Black and Brown Womyn Power Coalition fights against sexual assault and gender-based violence
The Black and Brown Womyn Power Coalition was co-founded by community organizer and previous director of the Hmong Mutual Assistance Association, Pa Thao, who saw that the training the advocates she worked with were being sent to was not as relevant or culturally specific as it needed to be. Culturally specific and bilingual advocates needed a training institute for them that used the advocates already on the ground as experts.
The mission of the organization, according to its website, is to “build the capacities of Black and Brown advocates and their communities to end violence against womyn, queer and trans folx, and young people.”
“We dreamed of having some sort of training institute to really use the folks that already do the work on the ground to come back and train our new advocates so they know how to do the work using best practices,” Thao said. “It’s also why we turned into a coalition, is to allow us to be able to support our advocates who are working in our communities and against gender-based violence.”
The coalition recognizes many struggles Hmong women face in the area.
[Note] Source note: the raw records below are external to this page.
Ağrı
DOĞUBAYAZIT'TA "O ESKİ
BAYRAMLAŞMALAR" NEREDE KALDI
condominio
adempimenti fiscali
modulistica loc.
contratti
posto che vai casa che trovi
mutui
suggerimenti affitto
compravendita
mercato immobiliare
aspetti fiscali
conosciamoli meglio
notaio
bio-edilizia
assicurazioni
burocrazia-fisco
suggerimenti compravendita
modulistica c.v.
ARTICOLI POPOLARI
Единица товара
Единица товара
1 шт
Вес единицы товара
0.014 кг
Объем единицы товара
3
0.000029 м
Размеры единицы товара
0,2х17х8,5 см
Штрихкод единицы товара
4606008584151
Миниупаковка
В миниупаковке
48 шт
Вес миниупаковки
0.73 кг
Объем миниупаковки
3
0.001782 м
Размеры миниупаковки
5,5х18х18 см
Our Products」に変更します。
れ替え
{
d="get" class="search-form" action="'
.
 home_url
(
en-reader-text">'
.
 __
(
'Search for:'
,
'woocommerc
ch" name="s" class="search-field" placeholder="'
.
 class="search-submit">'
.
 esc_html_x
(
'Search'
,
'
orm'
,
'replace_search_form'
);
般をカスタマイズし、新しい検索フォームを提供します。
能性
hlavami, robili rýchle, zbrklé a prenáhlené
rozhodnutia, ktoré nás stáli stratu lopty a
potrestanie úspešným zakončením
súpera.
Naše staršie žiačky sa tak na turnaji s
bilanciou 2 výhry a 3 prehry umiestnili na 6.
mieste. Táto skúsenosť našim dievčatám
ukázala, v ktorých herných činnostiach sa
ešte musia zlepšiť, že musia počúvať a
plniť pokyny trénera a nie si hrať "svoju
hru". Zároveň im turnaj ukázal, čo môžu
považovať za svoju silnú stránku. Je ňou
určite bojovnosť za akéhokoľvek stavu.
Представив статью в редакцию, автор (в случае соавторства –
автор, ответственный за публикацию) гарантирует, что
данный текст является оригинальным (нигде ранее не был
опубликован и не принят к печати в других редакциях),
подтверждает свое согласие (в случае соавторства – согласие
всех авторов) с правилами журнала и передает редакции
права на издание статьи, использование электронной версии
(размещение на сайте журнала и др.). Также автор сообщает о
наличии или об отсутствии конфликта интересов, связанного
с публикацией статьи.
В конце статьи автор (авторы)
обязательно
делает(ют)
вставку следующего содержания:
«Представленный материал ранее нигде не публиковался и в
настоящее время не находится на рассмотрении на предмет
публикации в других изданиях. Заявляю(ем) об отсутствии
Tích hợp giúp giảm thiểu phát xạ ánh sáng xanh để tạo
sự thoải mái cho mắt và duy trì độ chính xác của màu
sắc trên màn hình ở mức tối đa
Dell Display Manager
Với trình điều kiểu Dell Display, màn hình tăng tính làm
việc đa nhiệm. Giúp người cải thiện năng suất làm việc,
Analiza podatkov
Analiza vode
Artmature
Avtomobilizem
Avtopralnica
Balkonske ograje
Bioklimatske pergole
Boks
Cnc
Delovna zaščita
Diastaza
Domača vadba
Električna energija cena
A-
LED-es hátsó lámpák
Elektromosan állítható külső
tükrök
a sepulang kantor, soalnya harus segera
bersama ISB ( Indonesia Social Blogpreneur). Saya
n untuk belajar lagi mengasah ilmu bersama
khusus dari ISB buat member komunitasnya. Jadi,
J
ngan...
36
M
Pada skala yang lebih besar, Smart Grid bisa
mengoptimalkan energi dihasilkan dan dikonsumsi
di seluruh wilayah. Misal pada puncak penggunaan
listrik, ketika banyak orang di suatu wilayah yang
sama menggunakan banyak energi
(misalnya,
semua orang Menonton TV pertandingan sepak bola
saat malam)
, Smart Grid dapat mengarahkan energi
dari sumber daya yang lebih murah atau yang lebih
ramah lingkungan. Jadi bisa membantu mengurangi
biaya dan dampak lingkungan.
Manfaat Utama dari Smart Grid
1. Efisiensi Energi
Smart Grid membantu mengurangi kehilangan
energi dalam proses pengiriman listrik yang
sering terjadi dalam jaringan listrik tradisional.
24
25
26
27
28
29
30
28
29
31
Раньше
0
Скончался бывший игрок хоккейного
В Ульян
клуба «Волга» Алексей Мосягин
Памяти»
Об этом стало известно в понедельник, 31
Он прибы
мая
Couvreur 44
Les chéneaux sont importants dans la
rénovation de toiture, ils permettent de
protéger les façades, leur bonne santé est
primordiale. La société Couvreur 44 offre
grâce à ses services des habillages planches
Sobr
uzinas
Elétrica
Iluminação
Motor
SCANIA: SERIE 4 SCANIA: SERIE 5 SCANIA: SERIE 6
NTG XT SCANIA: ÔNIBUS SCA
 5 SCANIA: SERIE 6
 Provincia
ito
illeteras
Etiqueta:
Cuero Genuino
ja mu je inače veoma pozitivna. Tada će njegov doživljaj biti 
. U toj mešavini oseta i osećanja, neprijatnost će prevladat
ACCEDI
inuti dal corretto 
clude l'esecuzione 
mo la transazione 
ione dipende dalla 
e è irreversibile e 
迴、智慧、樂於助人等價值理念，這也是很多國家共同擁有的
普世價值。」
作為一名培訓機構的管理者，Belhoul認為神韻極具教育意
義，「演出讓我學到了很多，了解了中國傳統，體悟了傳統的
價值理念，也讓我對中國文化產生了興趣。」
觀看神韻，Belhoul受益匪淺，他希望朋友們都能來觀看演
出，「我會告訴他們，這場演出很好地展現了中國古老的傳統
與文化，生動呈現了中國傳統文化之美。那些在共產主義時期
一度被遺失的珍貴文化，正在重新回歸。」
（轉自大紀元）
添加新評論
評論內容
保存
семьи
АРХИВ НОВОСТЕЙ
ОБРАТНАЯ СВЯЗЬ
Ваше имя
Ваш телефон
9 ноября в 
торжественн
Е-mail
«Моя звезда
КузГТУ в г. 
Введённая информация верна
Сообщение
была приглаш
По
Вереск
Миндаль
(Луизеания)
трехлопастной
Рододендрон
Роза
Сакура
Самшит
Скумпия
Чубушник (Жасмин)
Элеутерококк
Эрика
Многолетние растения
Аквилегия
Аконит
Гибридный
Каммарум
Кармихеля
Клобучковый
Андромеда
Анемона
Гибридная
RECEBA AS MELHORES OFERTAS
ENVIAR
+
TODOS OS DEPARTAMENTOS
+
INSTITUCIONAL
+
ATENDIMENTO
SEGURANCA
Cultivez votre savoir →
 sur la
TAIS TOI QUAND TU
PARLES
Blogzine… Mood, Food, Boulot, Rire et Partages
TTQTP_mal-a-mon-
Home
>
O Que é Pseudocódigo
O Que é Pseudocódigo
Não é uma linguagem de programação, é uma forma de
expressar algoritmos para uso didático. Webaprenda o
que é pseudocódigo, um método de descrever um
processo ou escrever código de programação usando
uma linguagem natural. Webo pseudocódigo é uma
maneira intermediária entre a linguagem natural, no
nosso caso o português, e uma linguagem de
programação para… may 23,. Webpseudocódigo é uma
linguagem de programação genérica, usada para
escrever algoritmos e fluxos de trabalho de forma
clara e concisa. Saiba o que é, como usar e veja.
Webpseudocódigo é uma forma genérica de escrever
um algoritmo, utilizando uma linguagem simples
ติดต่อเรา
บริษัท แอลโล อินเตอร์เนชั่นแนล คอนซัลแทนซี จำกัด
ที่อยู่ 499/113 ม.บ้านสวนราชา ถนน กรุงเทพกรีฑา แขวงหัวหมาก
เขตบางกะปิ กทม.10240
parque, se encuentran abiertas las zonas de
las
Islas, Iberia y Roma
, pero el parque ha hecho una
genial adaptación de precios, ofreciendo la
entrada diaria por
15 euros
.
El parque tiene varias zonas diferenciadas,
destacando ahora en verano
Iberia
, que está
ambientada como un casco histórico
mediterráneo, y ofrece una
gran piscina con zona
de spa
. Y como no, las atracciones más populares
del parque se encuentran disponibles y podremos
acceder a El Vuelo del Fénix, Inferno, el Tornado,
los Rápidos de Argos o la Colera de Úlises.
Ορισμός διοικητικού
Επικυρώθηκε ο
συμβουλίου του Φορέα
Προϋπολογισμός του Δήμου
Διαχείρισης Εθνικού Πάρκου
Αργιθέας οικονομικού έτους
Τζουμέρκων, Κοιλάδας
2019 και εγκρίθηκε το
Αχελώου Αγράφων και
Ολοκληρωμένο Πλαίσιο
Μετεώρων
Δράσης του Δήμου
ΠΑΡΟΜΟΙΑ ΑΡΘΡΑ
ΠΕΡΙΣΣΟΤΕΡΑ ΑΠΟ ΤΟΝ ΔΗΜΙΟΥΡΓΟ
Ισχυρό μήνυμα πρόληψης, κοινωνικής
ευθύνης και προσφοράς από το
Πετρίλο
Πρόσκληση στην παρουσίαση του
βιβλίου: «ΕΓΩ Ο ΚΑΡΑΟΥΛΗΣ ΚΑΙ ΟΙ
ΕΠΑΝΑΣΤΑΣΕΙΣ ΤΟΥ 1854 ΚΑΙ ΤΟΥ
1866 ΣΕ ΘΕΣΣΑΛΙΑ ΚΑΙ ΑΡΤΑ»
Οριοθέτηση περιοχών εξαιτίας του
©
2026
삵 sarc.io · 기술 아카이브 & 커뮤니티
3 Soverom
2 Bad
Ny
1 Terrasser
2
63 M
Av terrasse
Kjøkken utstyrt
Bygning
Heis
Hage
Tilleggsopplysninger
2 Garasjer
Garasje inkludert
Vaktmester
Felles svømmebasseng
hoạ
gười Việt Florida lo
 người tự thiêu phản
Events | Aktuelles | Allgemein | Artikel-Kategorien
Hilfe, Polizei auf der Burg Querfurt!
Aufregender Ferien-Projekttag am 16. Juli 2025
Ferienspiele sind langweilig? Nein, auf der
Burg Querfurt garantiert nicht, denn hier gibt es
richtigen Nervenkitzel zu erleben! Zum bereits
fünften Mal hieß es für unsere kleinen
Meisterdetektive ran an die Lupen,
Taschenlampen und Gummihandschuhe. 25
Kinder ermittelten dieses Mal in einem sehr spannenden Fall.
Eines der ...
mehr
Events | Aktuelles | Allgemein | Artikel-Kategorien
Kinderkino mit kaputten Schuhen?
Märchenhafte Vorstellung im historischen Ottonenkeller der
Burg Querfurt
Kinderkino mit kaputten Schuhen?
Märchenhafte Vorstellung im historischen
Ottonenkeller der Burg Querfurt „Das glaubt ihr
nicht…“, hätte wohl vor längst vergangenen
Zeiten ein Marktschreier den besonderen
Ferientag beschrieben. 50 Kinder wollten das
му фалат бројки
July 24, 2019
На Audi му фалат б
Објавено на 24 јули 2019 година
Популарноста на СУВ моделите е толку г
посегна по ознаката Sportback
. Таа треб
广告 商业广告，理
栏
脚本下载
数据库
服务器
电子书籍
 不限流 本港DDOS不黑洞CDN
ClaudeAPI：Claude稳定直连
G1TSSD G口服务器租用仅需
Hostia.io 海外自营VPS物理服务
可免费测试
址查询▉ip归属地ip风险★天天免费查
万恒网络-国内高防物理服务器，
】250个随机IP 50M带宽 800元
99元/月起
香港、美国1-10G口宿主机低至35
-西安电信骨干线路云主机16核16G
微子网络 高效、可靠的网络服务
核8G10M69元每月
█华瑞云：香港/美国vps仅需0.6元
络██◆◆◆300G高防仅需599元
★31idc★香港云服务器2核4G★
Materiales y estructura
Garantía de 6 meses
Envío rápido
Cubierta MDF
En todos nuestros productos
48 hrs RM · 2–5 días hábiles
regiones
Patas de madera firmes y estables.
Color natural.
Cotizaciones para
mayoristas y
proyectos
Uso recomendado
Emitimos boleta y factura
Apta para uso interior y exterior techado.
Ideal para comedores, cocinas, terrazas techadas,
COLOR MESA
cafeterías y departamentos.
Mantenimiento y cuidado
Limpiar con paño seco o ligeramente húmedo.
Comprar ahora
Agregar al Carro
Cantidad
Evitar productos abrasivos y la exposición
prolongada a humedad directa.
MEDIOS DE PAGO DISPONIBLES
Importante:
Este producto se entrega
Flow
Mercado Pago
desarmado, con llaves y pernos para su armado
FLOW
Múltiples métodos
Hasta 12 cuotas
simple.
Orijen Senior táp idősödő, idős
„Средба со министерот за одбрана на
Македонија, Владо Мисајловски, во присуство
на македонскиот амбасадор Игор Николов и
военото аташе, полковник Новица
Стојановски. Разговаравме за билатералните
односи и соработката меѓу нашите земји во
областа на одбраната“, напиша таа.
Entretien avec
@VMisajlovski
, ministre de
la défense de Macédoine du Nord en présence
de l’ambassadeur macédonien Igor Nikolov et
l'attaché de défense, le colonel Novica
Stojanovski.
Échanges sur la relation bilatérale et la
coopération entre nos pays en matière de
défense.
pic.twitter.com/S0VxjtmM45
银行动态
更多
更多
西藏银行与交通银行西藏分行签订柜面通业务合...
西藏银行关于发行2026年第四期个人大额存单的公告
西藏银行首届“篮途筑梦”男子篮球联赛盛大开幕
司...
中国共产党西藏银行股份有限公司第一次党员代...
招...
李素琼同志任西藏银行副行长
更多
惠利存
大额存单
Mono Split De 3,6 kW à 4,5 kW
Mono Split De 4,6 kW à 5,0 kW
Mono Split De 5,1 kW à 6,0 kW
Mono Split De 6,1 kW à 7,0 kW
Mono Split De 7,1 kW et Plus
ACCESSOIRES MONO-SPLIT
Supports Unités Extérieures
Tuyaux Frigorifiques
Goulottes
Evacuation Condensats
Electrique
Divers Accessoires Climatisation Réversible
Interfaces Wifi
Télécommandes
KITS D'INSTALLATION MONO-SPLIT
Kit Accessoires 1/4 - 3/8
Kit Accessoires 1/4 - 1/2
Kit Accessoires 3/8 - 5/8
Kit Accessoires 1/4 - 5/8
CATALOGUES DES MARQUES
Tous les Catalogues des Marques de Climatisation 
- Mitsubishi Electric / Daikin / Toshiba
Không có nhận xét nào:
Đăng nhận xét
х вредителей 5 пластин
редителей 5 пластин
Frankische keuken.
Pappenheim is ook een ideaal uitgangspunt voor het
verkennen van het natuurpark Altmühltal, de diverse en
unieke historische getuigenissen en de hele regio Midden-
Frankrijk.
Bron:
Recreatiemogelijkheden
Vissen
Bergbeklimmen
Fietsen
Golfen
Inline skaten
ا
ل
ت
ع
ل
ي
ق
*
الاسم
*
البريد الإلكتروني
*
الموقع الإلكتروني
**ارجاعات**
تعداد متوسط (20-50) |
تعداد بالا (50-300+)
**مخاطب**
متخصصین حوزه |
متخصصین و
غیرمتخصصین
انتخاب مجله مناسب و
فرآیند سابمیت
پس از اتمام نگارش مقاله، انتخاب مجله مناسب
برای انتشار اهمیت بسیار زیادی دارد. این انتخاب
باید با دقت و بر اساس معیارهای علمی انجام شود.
Language barriers make it difficult for Hmong women to access mainstream services. There are also various cultural barriers such as the context behind why a woman is leaving her husband or abuser.
“Culture can be a barrier too, because things like domestic violence and sexual assault, are not talked about in Hmong communities and are often shoved under the rug,” Thao said. “Many Hmong women are told to have a patient heart or be patient. Hmong women who try to seek legal help through the courts or through the police as a last resort. We always go through the Hmong clan system before we seek outside help.”
One service that the Black and Brown Womyn Power Coalition provides is the Wisconsin Family Strengthening Helpline, which provides support to victims and survivors of domestic violence and sexual assault. This helpline operates 24/7 in Hmong and English so that anyone can call to get access to local services or over-the-phone peer counseling. The Helpline can connect the caller to local agencies in their area. Operators always try to make a warm connection with each call they refer out knowing that language can be a barrier.
The Coalition also manages the Wisconsin Womyn’s Training Institute. This program provides culturally specific and relevant training – sensitive to LGBTQ and Hmong realities, for example – for new advocates to build their capacities to help others. This institute also greatly supports advocates in the sexual assault field who are often shamed for the work they do.
“Through the Helpline, we technical assistance on whatever issues advocates having problems with,” Thao said. “Some advocates who come on board might not have the necessary skills to navigate through the different systems that they need to with their client.”
Pa Thao recognizes that there are a lot more young folks who are getting involved in activism work and are more aware of social injustice than when she was young.
“ Our young people nowadays are really active, they are really socially aware, they’re woke,” Thao said. “When I was in college, and when I was in high school, I didn’t even know what social activism was. I will always have an appreciation for young people in intentionally making spaces for them. With our training we specify with young advocates to respect those came before you and to make space for those who come after you. In this way we are honoring advocates who paved the way and welcoming and building new advocates ”
The Black and Brown Womyn Power Coalition plans to provide some community awareness on the 2020 Census as well as working to get out the vote in the Asian American community for the upcoming elections in the Eau Claire area.